Responsibilities
6.1 For each project, the Project Manager identifies any variations from the Life Cycle described in this
document and also which phases of the life cycle are to be used for project control in their projects.
6.2 The Quality Manager approves and the General Manager authorises any deviations from this guideline.
7. Procedure
7.1. During project planning, the Project Manager decides on the appropriate lifecycle for the project by selecting from the various lifecycles described in this section .
7.2 The selected lifecycle for the project is then tailored to the project's needs based on:
- Tailoring criteria provided along with the lifecycle model
- Any requirements for the project specified by the customer
- Tailoring of organisation baselines based on new processes that will be piloted.
7.3 The lifecycle for the project is documented in the process handbook for the project.
7.4 The following terms are used while describing the various lifecycles:
- Business Requirements Specification (BRS) - the requirements to be met by the software such as functional, performance, interface and processing requirements are specified in detail.
- Functional Specification (FS) – the implementation aspects of the BRS such as the functional, performance, interface and processing requirements through business modelling, use cases, screen specifications and business rules.
- Design Specification
- High Level design - the system is broken down into individual components. The interfaces between the components are identified.
- Detailed Design - the behaviour and composition of each of the components is defined.
- Coding - the design is translated into code in an appropriate programming language.
- Unit Testing - each of the components is tested individually to verify that the component satisfies its goals, such as functional, performance and reliability goals.
- Integration Testing - every combination of components is tested to verify that the combination functions correctly as intended.
- System Testing - the system is built as a whole and tested to verify its conformance to the defined requirements.
- Release - the components of the software (including all documentation and information necessary to build the software) are assembled together for shipment.
- Acceptance - the activity of obtaining the customer's agreement that all the required deliverables meet their defined requirements.
- Specification of conversion - the various items to be converted - such as operating system calls, blocks of code specific to the older system, utility routines, etc are identified along with how they will be converted.
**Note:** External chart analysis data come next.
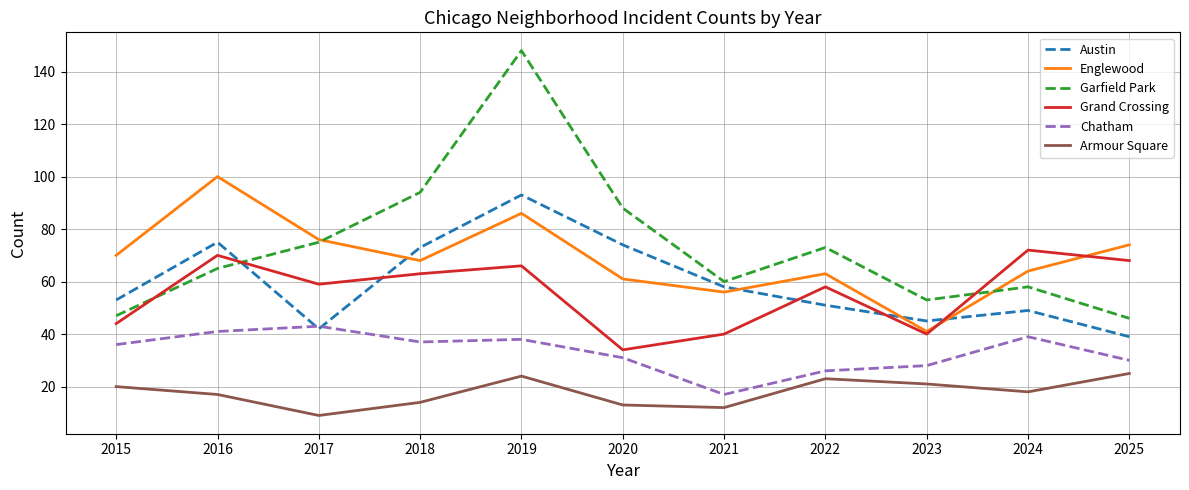

Between 2016 and 2019, which series saw the biggest shift?

Garfield Park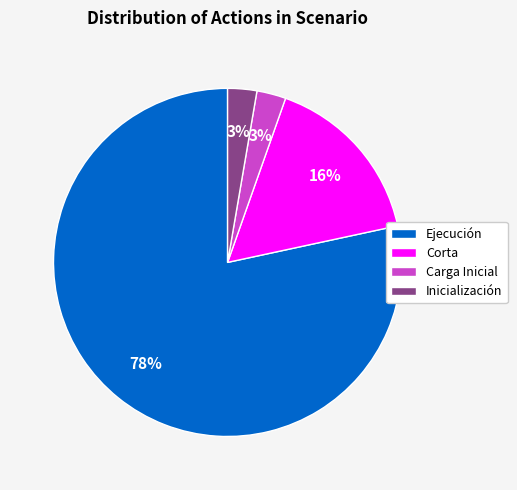

To the nearest percent, what is the average slice percentage?

25%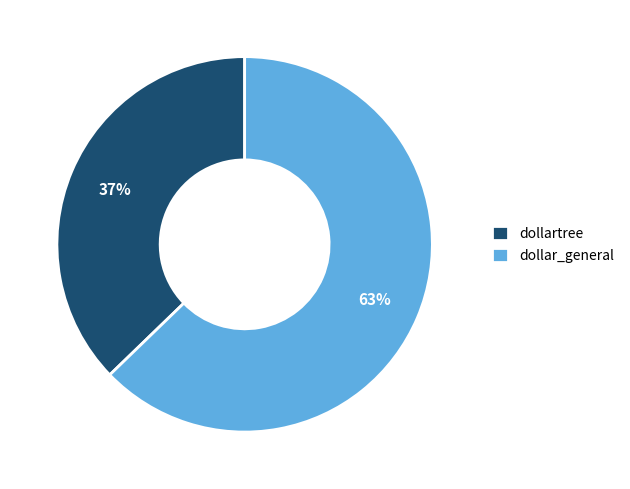

Rank the categories by value from lowest to highest.

dollartree, dollar_general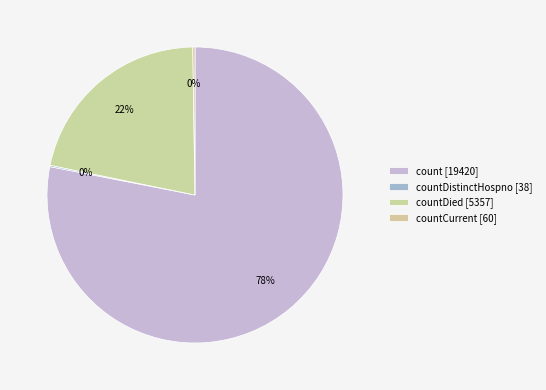

Is there a majority slice in this chart?

Yes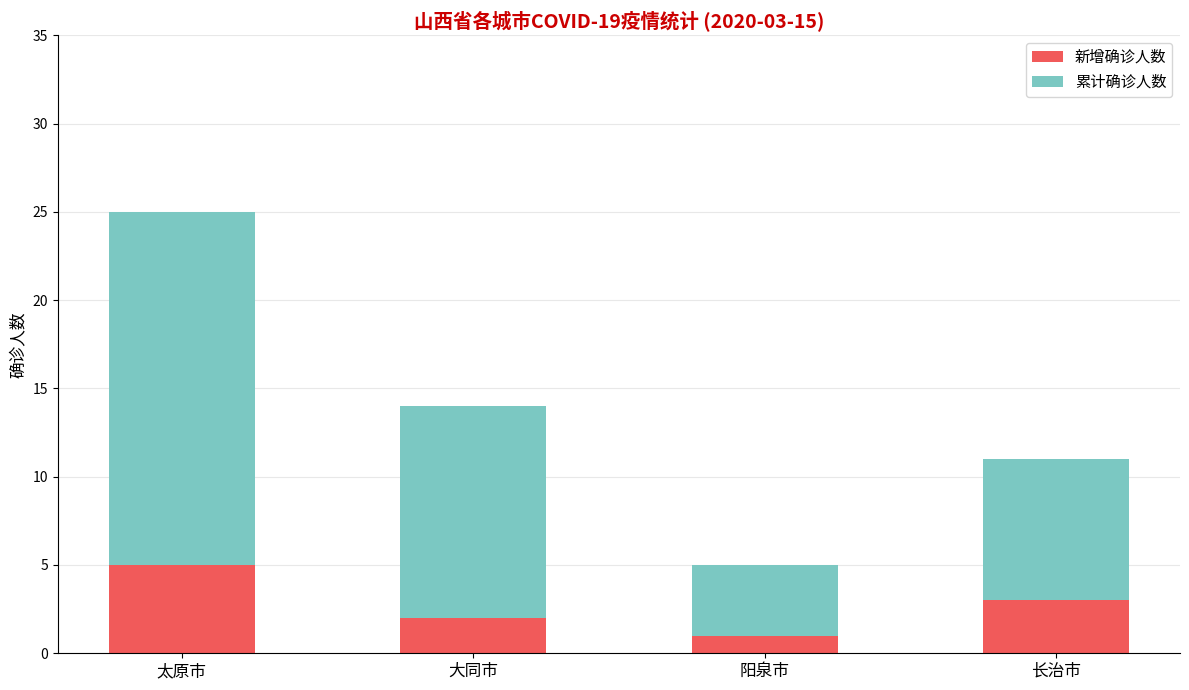

The value of 新增确诊人数 at 大同市 is 0. True or false?

False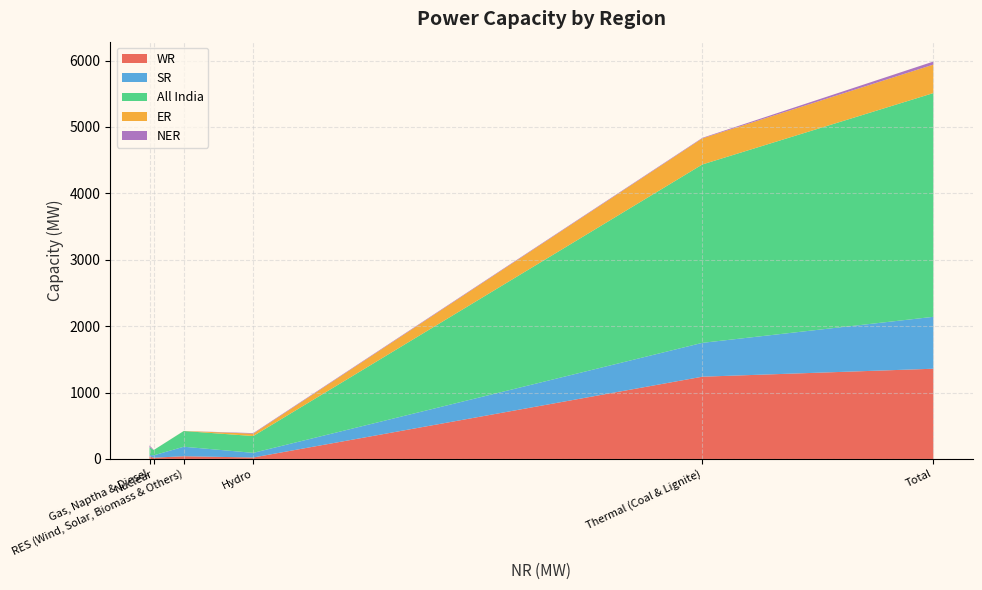

Reading right to left, what are all the values shown in this chart?

WR: 1359	41	38	19	22	1239
SR: 782	143	24	36	70	510
All India: 3370	237	113	80	253	2687
ER: 429	1	0	0	36	393
NER: 46	0	30	0	8	8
- Re-engineering specification - the software items to be created or modified in order to build a system that satisfies the requirements are identified, and the modifications to be made to these are identified.
7.5 Prototyping can be performed at any of these phases and need not conform to the structure as described in this document. However, all resulting code and/or design must undergo the life cycle steps and controls before it can be used in the product. The process such as the one for Rapid Development will have to be approved by the General Manager/Quality Manager before it can be used in a project. In addition, such a development can be taken up only if the contract/LOI allows it.
Handling overlapping of phases
This Lifecycle Procedure recognises that the phases mentioned in the previous sections may overlap due
to project schedule requirements. In such cases, the following guidelines are applicable:
- The Project Manager identifies the phase overlap as a risk in the project plan and lists the steps taken to counter these risks. These may include the steps outlined below.
- The Project Manager ensures that the inputs for an activity are available before the activity commences. (For example, design specifications for a module must be reviewed and approved when coding for the module commences although design of other modules might not be complete). The Project Manager also ensures that such inputs are under version control.
- When a change in an item requires a change in other items / activities for which this has been used as an input, the Project Manager confirms if the change is really necessary.
- If yes, the Project Manager ensures that revised versions / amendments of the item, along with detailed descriptions of the changes, are made available to personnel performing subsequent activities.
- The Project Manager also performs an impact analysis and revises the project schedules, if necessary. Such schedule changes are highlighted in the project status report. The Project Manager also ensures that sufficient review / testing of the changes is performed.